A report last week by the White House National Economic Council concluded that the government would probably have to write off about $14 billion of the $80 billion spent rescuing the auto industry by the Bush and Obama administrations.
Mr. Akerson said that a G.M. liquidation would have saddled taxpayers with more than $17 billion in pension liabilities. G.M. has cut its pension shortfall in half since 2009, he said, adding that he wanted the plan to be fully financed during his tenure as chief executive.
Because most of the $50 billion G.M. received was converted to an equity stake held by the Treasury Department, Mr. Akerson said G.M. had “technically” repaid its debt to the government, but he added that executives were “doing our level best” to help taxpayers recoup the remaining amount. The Treasury, which still owns 26 percent of G.M., has recovered about half of its investment in G.M.
Shares of G.M. rose 22 cents on Tuesday, to $28.78, compared with the initial public offering price of $33 in November. To break even, the Treasury needs to sell its remaining shares at an average price of about $53.
The Treasury is expected to begin selling more of its G.M. stake as soon as August, but it can wait longer if the shares remain below their original price. G.M. has no say in the matter, Mr.
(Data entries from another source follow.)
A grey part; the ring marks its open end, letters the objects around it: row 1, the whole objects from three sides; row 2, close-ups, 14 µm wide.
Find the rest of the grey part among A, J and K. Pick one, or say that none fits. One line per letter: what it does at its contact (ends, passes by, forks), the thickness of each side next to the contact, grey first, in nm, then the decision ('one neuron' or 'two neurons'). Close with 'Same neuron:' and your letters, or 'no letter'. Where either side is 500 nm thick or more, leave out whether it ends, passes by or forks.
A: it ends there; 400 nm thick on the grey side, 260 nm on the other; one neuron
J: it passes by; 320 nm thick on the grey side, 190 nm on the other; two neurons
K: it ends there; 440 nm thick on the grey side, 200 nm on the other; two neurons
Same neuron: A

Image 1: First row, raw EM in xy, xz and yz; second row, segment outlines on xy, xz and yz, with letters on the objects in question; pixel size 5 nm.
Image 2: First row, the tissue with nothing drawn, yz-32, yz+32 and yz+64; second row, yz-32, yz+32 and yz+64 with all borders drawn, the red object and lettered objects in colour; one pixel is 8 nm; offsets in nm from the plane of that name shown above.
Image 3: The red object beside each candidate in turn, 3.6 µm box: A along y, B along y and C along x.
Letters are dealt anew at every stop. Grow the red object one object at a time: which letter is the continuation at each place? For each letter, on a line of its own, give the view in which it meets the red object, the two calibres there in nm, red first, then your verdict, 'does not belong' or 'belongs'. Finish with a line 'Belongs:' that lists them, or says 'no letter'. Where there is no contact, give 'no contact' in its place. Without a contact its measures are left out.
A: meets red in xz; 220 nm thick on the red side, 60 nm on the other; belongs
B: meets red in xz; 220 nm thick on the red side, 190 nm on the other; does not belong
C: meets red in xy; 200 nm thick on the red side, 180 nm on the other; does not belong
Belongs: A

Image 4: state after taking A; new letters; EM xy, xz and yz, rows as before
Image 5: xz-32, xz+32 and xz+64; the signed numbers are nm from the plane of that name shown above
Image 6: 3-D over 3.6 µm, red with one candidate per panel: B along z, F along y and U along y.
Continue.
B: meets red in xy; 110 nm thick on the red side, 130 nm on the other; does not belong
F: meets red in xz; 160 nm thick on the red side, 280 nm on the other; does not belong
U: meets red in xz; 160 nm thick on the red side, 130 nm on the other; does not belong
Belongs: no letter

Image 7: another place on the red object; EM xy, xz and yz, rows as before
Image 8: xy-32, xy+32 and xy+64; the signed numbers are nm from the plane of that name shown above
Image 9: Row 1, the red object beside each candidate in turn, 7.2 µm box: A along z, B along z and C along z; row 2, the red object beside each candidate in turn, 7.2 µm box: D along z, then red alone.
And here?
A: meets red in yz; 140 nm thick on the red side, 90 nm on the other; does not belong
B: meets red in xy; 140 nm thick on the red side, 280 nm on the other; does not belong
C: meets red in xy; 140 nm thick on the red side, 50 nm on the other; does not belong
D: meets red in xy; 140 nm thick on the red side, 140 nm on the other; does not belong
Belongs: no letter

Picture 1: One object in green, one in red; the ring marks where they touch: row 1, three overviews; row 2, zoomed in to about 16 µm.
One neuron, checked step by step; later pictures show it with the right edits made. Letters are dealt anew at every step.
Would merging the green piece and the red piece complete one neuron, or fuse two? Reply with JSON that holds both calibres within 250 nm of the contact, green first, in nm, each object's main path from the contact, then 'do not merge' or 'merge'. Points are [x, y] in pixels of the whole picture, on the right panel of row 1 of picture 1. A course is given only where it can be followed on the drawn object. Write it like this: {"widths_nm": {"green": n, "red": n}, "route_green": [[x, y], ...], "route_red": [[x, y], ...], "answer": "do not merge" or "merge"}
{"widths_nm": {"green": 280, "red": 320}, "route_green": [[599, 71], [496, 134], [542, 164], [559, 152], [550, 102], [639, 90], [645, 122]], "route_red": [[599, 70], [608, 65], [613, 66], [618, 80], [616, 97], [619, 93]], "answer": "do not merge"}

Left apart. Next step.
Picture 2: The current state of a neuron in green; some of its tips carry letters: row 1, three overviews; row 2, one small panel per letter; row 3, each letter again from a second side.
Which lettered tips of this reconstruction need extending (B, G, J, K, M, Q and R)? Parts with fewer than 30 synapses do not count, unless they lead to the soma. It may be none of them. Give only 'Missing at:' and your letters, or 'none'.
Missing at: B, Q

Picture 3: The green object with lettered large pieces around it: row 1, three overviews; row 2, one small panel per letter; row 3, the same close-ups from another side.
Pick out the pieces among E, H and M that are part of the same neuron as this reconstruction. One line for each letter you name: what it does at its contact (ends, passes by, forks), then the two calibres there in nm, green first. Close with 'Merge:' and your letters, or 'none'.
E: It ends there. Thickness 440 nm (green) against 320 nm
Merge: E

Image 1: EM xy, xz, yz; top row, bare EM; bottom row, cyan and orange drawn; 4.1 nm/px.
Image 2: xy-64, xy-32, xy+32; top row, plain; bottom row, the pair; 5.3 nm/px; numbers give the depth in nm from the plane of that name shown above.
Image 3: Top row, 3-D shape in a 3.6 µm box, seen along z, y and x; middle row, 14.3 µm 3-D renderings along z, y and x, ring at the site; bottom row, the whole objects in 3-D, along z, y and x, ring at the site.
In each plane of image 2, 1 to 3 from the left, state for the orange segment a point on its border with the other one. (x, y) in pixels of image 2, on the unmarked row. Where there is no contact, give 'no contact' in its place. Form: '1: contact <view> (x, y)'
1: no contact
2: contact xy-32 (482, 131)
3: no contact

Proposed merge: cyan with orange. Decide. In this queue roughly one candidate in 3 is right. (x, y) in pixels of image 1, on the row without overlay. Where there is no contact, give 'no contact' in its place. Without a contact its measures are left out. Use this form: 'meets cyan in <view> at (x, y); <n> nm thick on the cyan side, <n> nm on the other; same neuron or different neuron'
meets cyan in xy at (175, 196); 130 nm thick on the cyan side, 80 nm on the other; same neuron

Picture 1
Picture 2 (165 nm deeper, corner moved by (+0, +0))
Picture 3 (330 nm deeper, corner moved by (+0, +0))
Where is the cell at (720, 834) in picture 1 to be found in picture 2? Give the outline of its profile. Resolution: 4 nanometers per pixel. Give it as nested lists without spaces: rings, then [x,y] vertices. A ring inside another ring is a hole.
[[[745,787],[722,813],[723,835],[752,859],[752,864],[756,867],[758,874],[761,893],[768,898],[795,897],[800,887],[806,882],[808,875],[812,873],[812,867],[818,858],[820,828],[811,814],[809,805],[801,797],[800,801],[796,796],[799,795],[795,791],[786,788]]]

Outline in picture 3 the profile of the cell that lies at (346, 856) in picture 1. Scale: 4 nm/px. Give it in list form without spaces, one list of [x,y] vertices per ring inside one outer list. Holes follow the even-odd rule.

Akerson said.
He said the recent decline in G.M.’s share value mirrored what had happened to competitors’ stocks and attributed it to economic instability.
“There’s a lot of uncertainty about a jobless recovery,” he said.
He said G.M.’s performance was tied to the economy and that the government needed to reduce its deficit to calm the markets and avoid “playing chicken” with its credit rating.
G.M.’s stockholder meeting, held in Detroit for the first time since 1990, was sparsely attended and contained none of the tension that had been common before its bankruptcy. The company has posted five consecutive quarterly profits, earning $4.7 billion last year. Mr. Akerson opened the meeting by contrasting G.M.’s progress since bankruptcy with its bleak outlook before that.
“General Motors almost made history by not making any more future histories,” he said.